In tests on mice, the new form of BanLec, called H84T, stopped them getting the flu - without the increased inflammation earlier versions had caused.
The new variation also worked in the laboratory – on tissue and blood samples against AIDS, hepatitis C and influenza.
The researchers believe the drug may even work on Ebola, as all of these viruses are covered in similar sugar molecules that BanLec clings to.
However they warn eating regular bananas will not have the same beneficial effect, as the ingredient
is a modified version of the chemical found in the fruit.
Dr David Markovitz, professor of internal medicine at the University of Michigan and co-author of the paper, published in the journal Cell, said: ‘What we've done is exciting because there is potential for BanLec to develop into a broad spectrum anti-viral agent - something that is not clinically available to physicians and patients right now.’
However several years of research still lie ahead before BanLec can be tested in humans.
Despite this, Dr Markovitz and his co-author, Dr Hashim Al-Hashimi, professor of biochemistry at Duke University, hope the team's work can help address the lack of antiviral drugs that work well against many viruses - or against viruses that change rapidly, such as influenza.
Better flu treatments are desperately needed,' said Dr Markovitz.
‘Tamiflu is only modestly effective, especially in critically ill patients, and influenza can develop resistance to it.
‘But we also hope that BanLec could become useful in situations such as emergency pandemic response, and military settings, where the precise cause of an infection is unknown but a viral cause is suspected.’
British scientists today hailed the development.
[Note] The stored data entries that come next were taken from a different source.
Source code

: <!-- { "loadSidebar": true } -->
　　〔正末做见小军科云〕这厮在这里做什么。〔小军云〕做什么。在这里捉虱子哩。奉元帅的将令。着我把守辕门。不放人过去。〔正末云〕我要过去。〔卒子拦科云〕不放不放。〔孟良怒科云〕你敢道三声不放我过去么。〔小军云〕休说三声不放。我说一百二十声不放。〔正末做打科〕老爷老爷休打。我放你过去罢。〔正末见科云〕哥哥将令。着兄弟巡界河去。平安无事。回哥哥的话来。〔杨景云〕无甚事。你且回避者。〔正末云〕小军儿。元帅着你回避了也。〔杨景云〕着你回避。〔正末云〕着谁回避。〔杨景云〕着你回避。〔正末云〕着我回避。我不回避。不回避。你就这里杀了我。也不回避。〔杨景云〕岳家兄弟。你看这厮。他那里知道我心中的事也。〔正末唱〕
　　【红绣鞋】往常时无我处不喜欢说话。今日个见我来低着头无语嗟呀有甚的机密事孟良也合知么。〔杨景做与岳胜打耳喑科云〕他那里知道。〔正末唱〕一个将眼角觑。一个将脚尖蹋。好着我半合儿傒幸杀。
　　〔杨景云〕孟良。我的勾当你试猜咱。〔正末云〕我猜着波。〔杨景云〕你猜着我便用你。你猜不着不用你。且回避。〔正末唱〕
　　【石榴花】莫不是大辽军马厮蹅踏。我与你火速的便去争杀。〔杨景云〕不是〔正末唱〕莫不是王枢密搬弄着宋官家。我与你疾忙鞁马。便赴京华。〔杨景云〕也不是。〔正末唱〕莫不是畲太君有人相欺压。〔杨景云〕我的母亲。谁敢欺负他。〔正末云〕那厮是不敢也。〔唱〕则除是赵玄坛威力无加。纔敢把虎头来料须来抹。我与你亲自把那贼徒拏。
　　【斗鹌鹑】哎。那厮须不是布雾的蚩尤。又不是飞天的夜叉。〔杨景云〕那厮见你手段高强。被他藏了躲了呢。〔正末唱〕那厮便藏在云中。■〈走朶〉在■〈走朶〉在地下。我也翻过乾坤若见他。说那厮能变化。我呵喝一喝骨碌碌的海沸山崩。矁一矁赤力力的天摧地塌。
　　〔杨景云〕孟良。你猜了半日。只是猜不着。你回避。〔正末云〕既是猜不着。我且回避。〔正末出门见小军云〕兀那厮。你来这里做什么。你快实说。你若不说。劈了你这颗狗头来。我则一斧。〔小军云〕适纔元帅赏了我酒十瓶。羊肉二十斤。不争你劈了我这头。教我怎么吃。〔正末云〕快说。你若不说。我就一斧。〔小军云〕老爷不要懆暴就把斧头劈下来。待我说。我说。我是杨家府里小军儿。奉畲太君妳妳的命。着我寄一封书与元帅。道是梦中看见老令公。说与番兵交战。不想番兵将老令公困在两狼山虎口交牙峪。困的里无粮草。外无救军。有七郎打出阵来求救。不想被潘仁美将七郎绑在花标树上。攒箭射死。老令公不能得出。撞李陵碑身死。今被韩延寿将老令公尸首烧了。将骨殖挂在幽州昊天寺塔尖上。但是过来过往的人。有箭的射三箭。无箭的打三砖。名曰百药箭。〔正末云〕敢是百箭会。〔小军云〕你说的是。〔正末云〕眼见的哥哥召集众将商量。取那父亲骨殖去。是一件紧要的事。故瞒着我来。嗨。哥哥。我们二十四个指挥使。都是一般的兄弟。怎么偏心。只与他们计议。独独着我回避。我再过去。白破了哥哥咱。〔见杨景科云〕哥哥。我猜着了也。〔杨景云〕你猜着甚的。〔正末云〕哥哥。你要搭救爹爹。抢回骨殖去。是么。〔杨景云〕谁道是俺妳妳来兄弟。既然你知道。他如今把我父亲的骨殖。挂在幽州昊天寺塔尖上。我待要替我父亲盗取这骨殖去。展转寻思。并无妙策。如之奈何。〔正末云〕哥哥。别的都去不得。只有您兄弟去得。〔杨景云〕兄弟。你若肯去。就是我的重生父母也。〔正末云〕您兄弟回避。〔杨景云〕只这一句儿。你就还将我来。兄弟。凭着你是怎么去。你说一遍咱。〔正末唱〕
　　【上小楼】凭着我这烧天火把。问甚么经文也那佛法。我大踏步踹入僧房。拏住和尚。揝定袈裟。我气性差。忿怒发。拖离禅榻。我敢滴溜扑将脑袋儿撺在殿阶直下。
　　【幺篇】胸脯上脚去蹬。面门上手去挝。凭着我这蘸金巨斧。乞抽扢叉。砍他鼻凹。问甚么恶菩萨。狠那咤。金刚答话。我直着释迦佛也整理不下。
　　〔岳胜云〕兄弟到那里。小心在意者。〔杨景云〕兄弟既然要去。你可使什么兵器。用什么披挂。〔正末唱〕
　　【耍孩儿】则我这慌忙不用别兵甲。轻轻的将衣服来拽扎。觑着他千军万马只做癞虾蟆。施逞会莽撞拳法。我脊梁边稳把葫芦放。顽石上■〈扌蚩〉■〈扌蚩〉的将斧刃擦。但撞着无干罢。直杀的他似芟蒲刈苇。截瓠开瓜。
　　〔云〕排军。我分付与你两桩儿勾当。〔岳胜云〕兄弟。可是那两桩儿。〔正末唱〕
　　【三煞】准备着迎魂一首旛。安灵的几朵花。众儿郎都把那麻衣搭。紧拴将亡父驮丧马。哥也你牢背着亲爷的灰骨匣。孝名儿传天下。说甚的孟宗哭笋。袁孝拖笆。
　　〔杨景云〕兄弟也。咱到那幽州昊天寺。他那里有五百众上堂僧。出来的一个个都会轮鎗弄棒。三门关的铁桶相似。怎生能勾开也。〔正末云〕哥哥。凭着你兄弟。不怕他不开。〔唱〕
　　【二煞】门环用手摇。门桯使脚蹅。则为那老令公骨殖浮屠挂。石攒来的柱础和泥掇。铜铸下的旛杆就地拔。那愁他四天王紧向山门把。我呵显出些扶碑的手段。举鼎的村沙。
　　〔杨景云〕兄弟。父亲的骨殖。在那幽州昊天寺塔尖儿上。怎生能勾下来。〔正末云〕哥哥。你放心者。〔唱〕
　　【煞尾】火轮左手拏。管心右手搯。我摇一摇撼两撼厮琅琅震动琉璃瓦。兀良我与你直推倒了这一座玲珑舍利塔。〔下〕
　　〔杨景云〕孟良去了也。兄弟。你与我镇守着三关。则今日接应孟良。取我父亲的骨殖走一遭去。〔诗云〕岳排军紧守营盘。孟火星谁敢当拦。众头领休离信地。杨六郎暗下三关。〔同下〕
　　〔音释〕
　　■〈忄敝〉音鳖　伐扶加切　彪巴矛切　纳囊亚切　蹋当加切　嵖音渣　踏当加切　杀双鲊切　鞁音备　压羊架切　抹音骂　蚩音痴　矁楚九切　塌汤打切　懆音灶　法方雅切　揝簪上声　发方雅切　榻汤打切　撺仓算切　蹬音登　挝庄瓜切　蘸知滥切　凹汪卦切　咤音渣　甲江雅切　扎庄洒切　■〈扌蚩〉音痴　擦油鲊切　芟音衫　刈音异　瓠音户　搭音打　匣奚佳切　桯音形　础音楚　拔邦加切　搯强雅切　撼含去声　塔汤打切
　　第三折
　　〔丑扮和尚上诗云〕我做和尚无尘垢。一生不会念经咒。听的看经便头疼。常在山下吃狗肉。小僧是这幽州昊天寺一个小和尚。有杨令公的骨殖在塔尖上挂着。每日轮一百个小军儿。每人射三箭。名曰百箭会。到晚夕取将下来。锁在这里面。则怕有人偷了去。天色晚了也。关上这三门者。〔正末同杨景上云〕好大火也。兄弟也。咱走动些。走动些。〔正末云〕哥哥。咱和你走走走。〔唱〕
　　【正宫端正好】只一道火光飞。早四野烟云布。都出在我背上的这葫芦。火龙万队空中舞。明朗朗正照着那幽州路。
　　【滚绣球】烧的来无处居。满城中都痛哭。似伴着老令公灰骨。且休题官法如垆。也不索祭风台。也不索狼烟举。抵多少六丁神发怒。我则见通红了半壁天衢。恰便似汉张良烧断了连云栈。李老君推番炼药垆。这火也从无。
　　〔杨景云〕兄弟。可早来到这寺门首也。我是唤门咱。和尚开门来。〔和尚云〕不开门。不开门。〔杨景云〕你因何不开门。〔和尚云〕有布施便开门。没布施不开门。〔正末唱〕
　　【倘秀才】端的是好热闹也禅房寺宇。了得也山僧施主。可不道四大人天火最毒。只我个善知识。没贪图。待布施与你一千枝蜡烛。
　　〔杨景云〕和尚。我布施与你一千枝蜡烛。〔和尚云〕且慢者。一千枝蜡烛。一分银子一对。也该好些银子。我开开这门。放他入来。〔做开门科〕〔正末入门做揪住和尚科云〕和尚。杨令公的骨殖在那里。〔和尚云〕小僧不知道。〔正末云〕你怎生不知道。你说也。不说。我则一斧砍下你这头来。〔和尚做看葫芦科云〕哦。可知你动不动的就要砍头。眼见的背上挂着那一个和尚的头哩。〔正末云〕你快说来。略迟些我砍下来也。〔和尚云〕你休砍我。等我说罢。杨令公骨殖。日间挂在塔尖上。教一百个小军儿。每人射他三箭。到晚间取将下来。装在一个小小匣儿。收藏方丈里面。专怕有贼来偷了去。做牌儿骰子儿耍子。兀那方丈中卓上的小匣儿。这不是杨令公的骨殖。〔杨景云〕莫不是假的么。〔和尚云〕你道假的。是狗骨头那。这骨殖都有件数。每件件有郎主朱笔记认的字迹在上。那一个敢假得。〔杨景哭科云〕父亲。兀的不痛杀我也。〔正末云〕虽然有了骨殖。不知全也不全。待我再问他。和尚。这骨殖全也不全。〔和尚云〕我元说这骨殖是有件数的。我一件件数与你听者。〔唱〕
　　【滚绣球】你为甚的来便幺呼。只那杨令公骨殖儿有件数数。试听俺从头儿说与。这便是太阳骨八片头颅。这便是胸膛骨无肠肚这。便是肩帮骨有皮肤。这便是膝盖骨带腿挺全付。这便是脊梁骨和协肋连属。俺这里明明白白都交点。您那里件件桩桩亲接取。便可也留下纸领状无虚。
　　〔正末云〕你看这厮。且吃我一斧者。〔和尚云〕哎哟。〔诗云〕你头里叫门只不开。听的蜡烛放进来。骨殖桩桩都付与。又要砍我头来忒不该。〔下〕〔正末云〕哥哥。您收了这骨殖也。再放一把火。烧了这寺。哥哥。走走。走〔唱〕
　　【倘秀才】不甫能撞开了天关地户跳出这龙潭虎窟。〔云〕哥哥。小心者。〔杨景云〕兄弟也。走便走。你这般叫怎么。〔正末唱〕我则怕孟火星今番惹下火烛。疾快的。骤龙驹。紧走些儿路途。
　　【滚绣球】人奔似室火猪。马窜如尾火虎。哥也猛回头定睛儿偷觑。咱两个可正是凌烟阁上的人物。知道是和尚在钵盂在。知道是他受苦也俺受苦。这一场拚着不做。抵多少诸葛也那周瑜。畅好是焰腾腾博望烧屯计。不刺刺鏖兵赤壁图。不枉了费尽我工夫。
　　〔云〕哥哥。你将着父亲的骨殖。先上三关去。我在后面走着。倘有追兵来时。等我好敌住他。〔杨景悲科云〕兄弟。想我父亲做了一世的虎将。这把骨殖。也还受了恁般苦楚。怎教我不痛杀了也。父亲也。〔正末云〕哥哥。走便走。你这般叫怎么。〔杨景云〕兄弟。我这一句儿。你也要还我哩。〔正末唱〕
Professor Wendy Barclay, chair in influenza virology at Imperial College, London, called it a ‘a new strategy for combatting a wide range of viruses’ and ‘beautiful science’.
Dr Ben Neuman, a virologist at the University of Reading, said: ‘In this new study, the researchers changed the banana lectin just enough to stop the side effects, while keeping its virus-blocking properties intact.
And Jonathan Ball, professor of molecular virology at the University of Nottingham, added: ‘Each new virus outbreak is a timely reminder of our need for antivirals that can work against a range of viruses.
'Lectins have that potential as they are able to bind to the sugars that are present on the surface of a range of viruses including HIV, influenza and Ebola, many of which have caused or have the potential to cause severe epidemics or even pandemics.’
The key question now, he stressed, was whether the drug will work in humans.
'There are lots of hurdles that still need to be overcome before antiviral lectins find their way into clinic,' he said.
'For one thing, there’s a risk the immune system will recognise this as foreign and mount an immune response to it, potentially rendering it ineffective.
'But even so, given recent events, generating antivirals that can work against a range of viruses is well worth pursuing.’